A mesa de madeira simples, repleta de uma família numerosa, eram a única riqueza do mineiro. Os seus filhos esquálidos e com nítidos sintomas de subnutrição; barrigas ovalizadas, por uma alimentação carenciada de elementos fundamentais. Encostados lado a lado, irrequietos na sua fome crónica, com ar de meninos que nunca foram meninos; rotos, pés descalços, cabelos desgrenhados, com chagas maltratadas, lá estavam esperando o prato magro.
Eram quadros comuns e constantes: para o mineiro, dramáticos.
Trazia pouco, que o vencimento era curto e nem sequer dava para esticar um poquinho que fosse.
De cada vez que se abastecia era-lhe dado uma senha ficando a outra na “cooperativa”. E quinzenalmente, quando do vencimento, as contas com a “cooperativa” eram saldadas logo no escritório da companhia.
Saldadas as contas, pouco restava ao mineiro. Na maior parte das vezes nem tostão recebia, o mesmo que dizer que continuava o deficit com a “cooperativa”. Deficit que se prolongava para muitos. Ficavam como devedores quase vitalícios.
Mas a história não se ficava por aqui. Havia também o gamanço. “A gente não via as contas. Éramos roubados sem piedade. Íamos para a tasca e nem um copo de vinho podíamos pagar a um amigo, tal era a miséria – recorda em tom amargurado o mineiro.
Era a dependência total. A companhia decidia da vida.
O vencimento limitava os gastos e os gastos limitavam o convívio social. Um convívio social qualitativamente pobre, feito de conversas de tasca, com os corpos encostados ao balcão ou de cotovelos cravados no tampo de madeira suja e com odor a vinho.
Depois havia a providência social.
O mineiro acidentado ou muito doente, mas só mesmo muito acidentado ou muito doente, baixava ao hospital ou à sua cama.
Nos primeiros três dias o mineiro nada recebia e daí em diante passava então a vencer uma quantia muito reduzida.
O mineiro e a companheira percebiam que naquele momento se abatia sobre a família maior desgraça, maior fome.

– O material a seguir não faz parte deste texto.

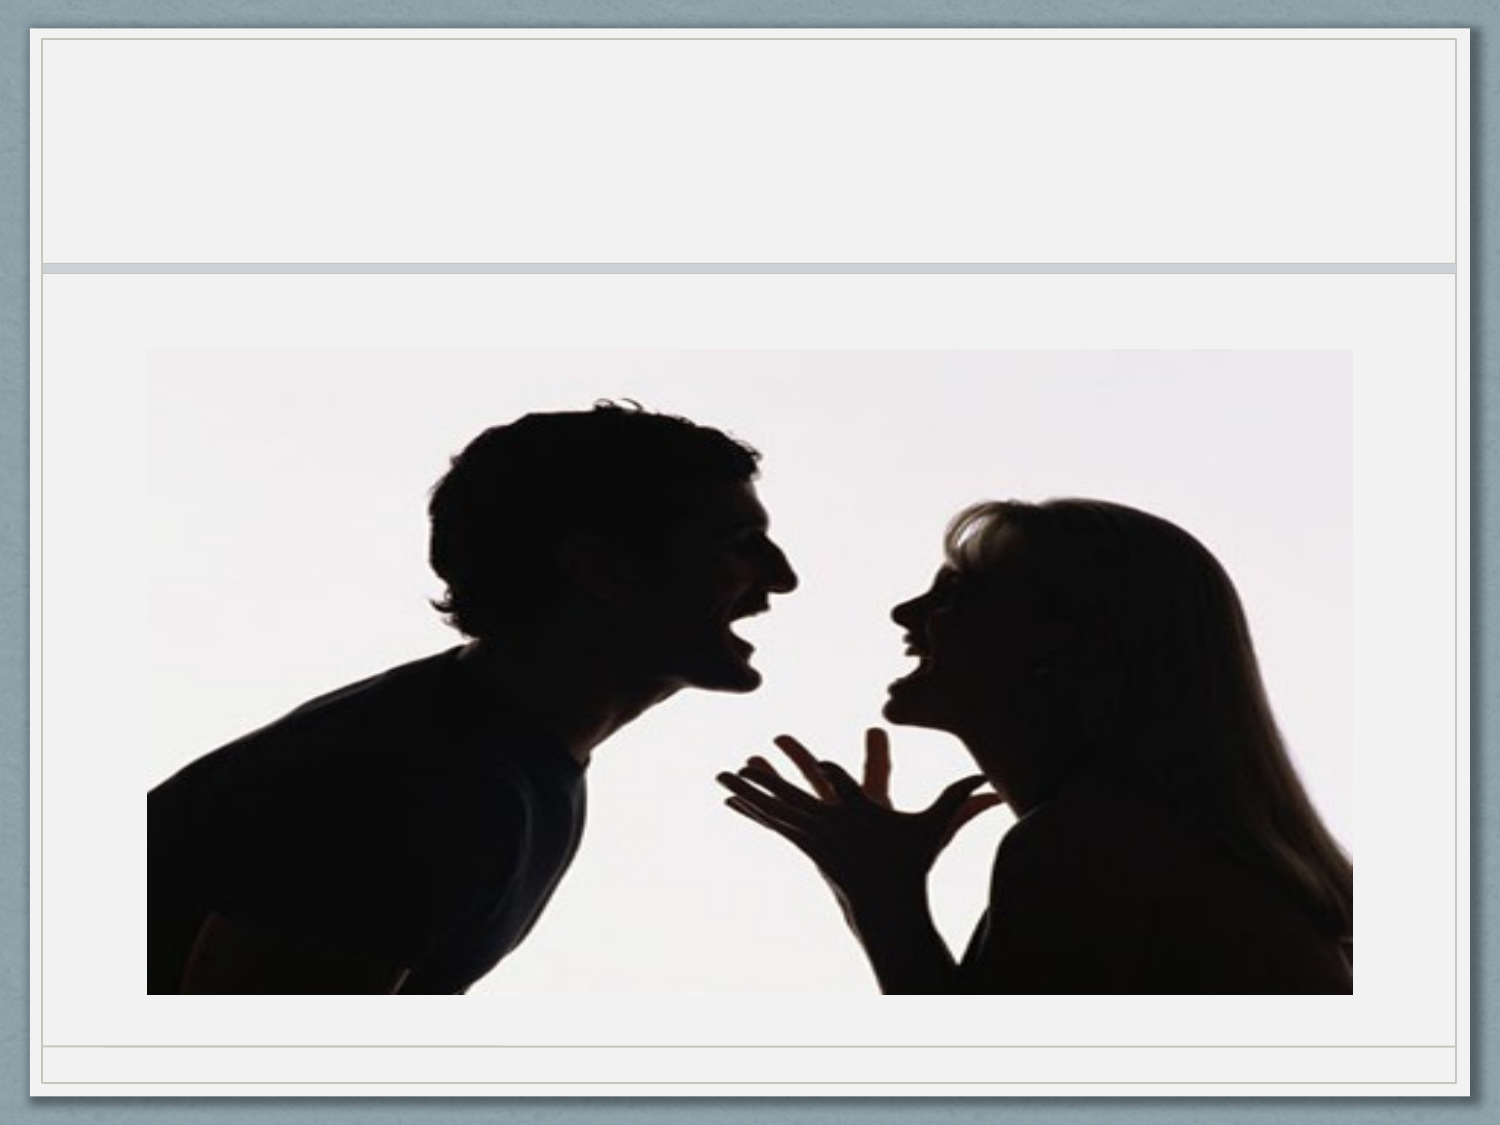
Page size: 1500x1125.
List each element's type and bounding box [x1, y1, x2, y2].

picture [147, 349, 1354, 996]
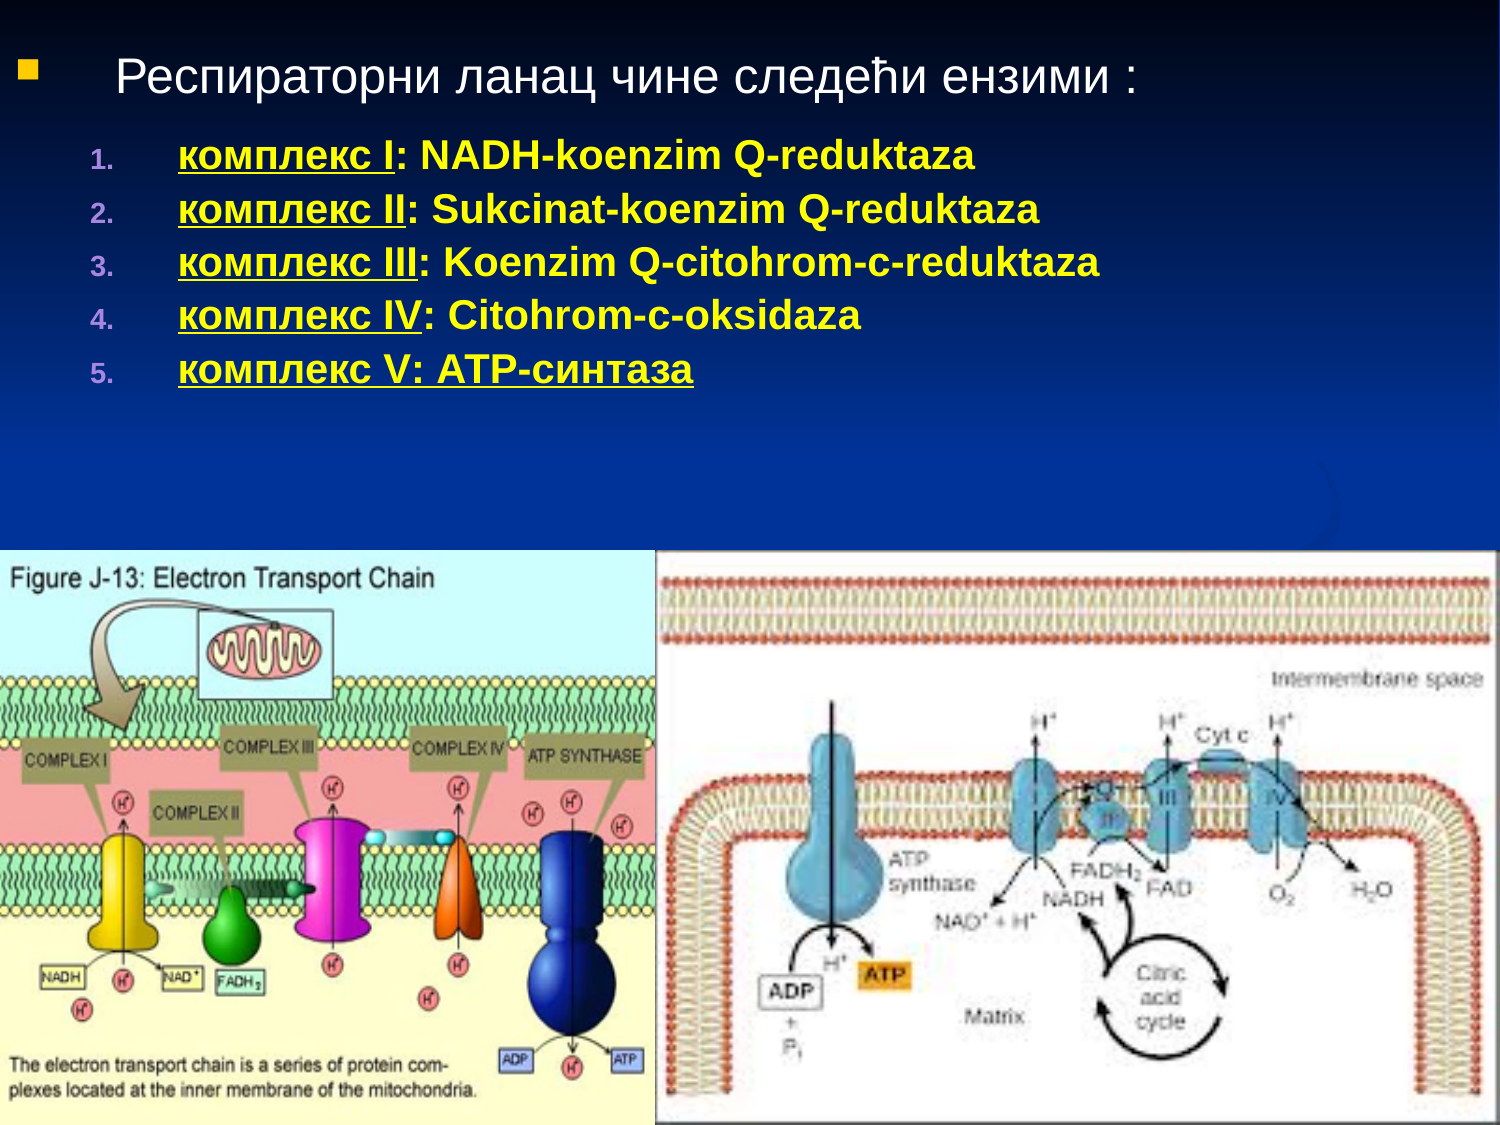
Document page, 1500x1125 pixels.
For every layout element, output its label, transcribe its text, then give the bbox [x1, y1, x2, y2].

picture [0, 550, 1500, 1125]
list Респираторни ланац чине следећи ензими : комплекс I: NADH-koenzim Q-reduktaza комплекс II: Sukcinat-koenzim Q-reduktaza комплекс III: Koenzim Q-citohrom-c-reduktaza комплекс IV: Citohrom-c-oksidaza комплекс V: АТР-синтаза [0, 42, 1500, 550]
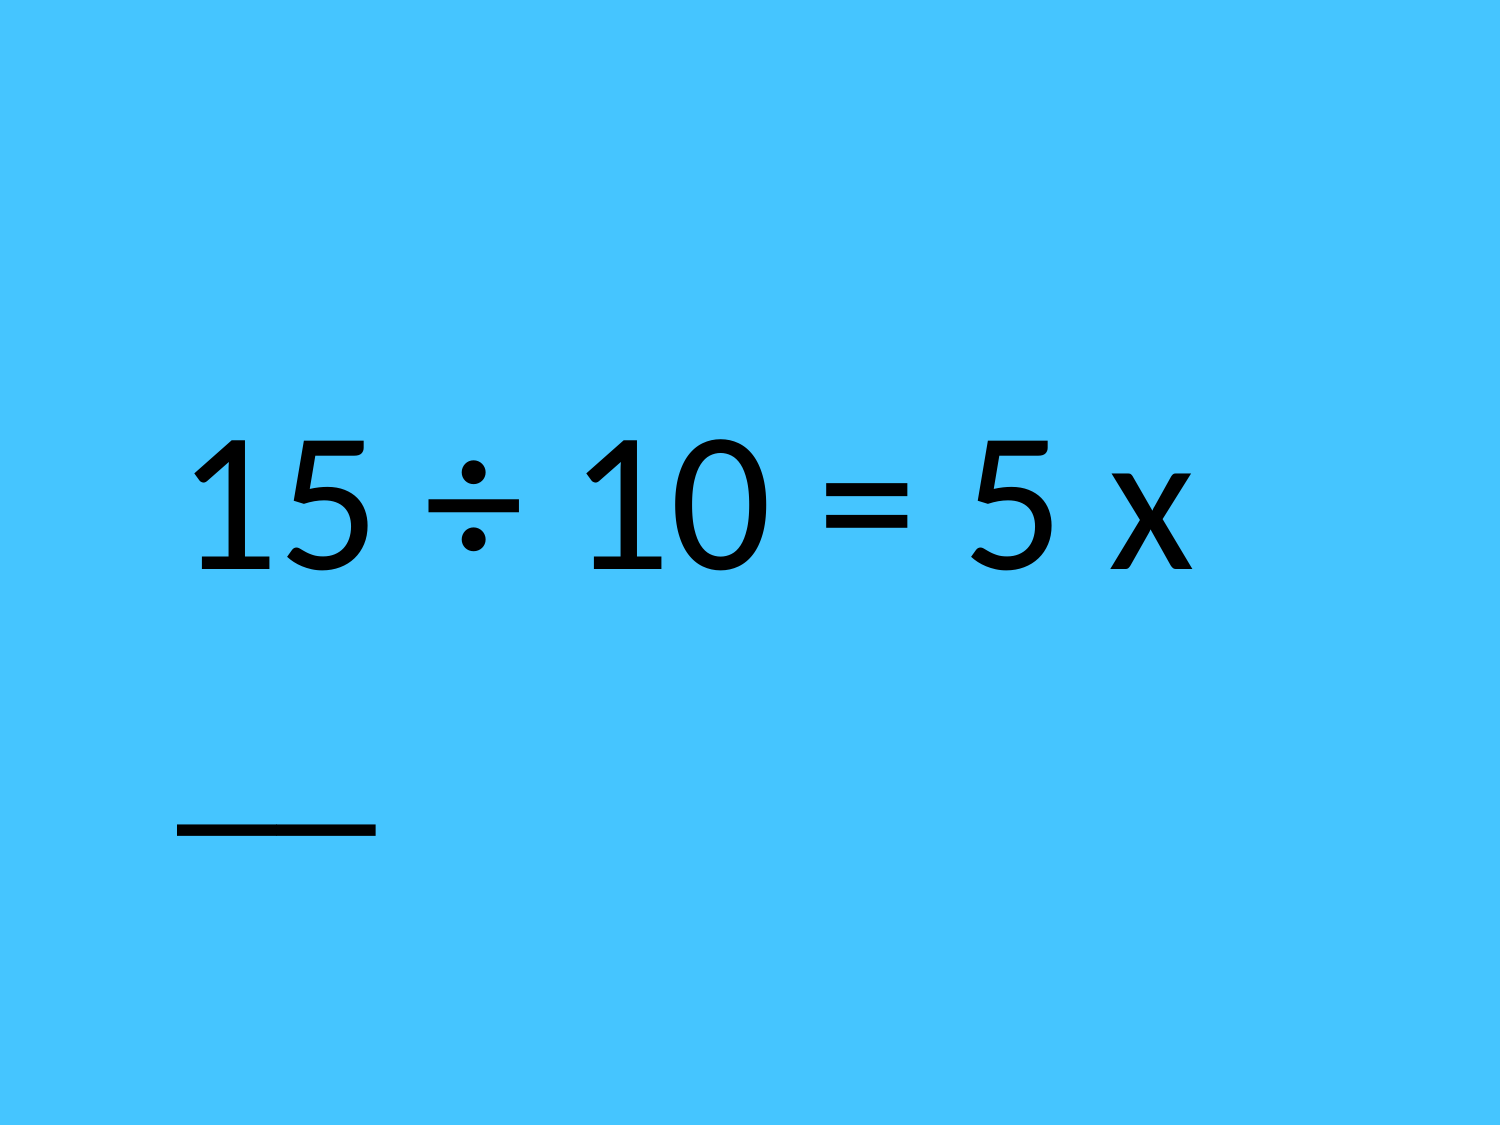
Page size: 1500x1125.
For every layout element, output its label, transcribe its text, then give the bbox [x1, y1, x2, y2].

text_box 15 ÷ 10 = 5 x __ [162, 362, 1425, 858]
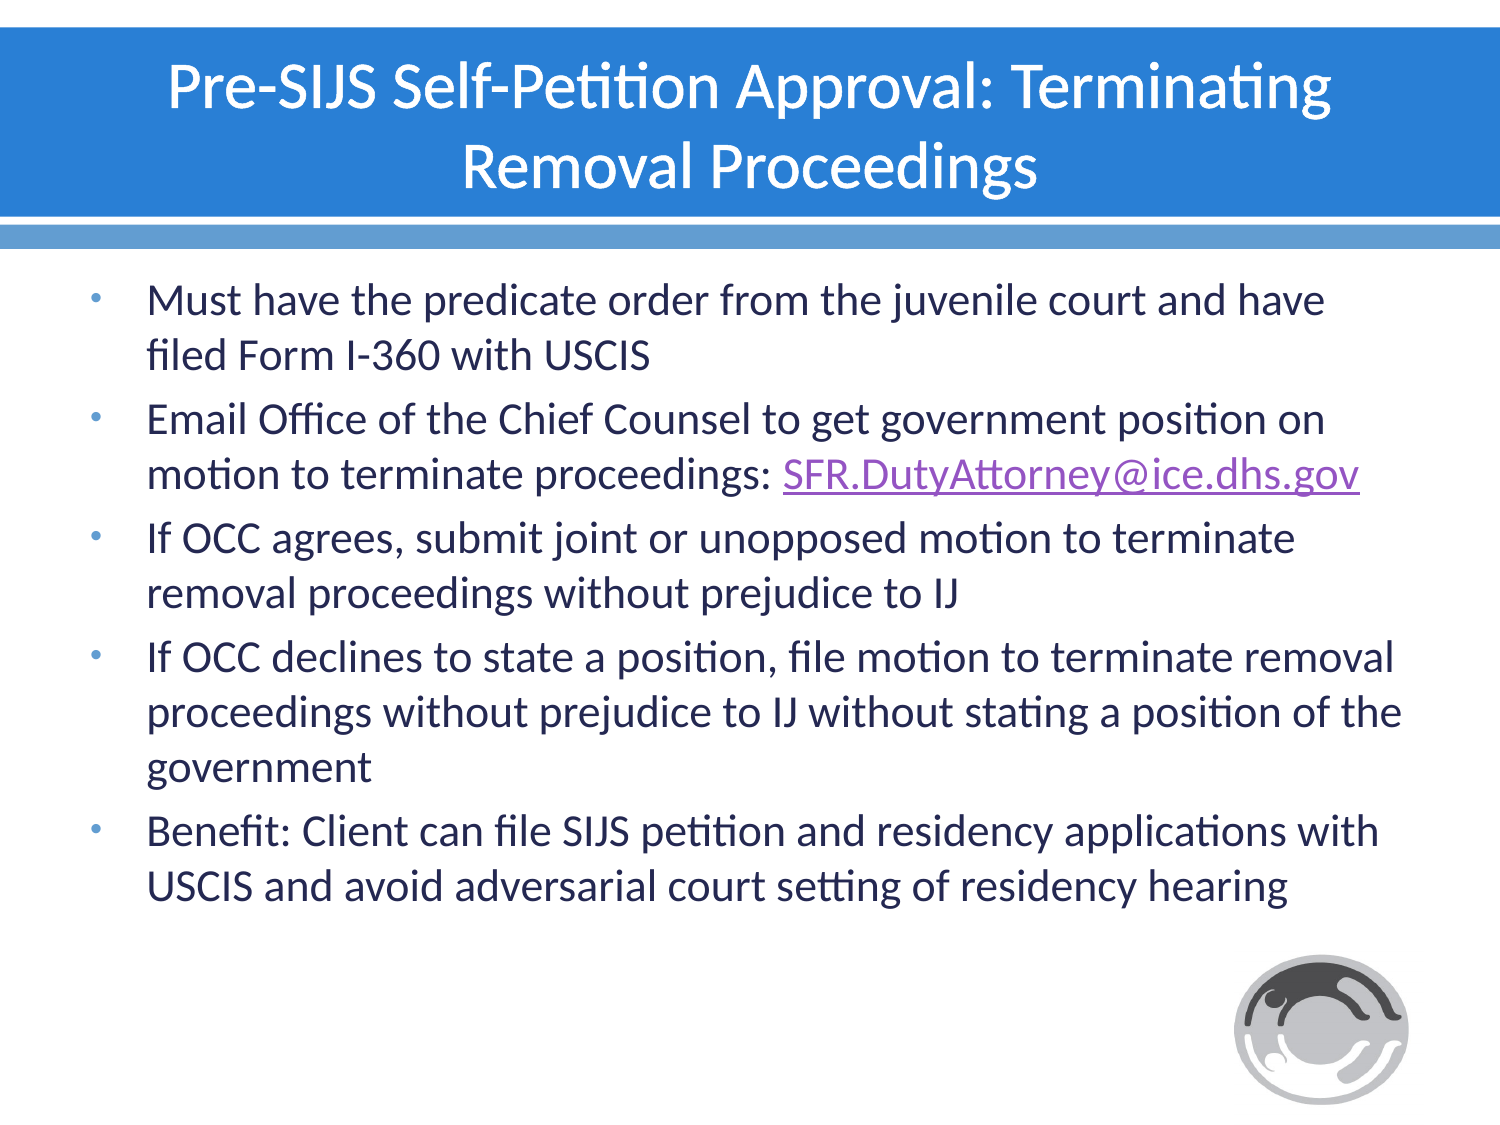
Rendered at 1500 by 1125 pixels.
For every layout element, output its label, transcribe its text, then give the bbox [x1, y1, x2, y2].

Havia então a retracção na compra de produtos na “cooperativa”.
Os armários simples e vazios, de uma nudez empoeirada e enegrecida eram bem a imagem da fome constante.
A companheira era assediada pelos filhos de estômagos doridos. Pouco tinha para lhes dar: côdea magra e negra. Para o companheiro, magro e de olhos encrustados na face, a impotência patente em o contentar com uma refeição de que ele bem necessitava.
Era assim a vida madrasta do mineiro.